Machine-readable electronics designs:
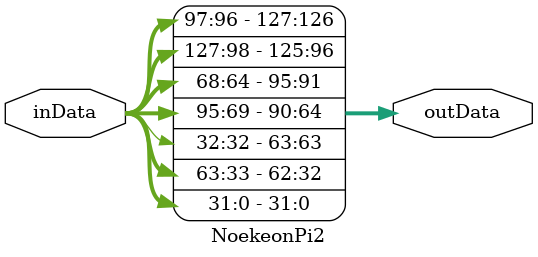
<source format=v>

module NoekeonPi2(
	input wire	[127:0]	inData,
	output wire	[127:0]	outData
);

assign outData[31:0]		= inData[31:0];
assign outData[63:32]	= {inData[32],inData[63:33]};
assign outData[95:64]	= {inData[68:64],inData[95:69]};
assign outData[127:96]	= {inData[97:96],inData[127:98]};

endmodule

</source>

AIM OF THE EXERCISE -> Look over the records above and copy each line that includes the string "assign".

RESPONSE AREA ->
assign outData[31:0]		= inData[31:0];
assign outData[63:32]	= {inData[32],inData[63:33]};
assign outData[95:64]	= {inData[68:64],inData[95:69]};
assign outData[127:96]	= {inData[97:96],inData[127:98]};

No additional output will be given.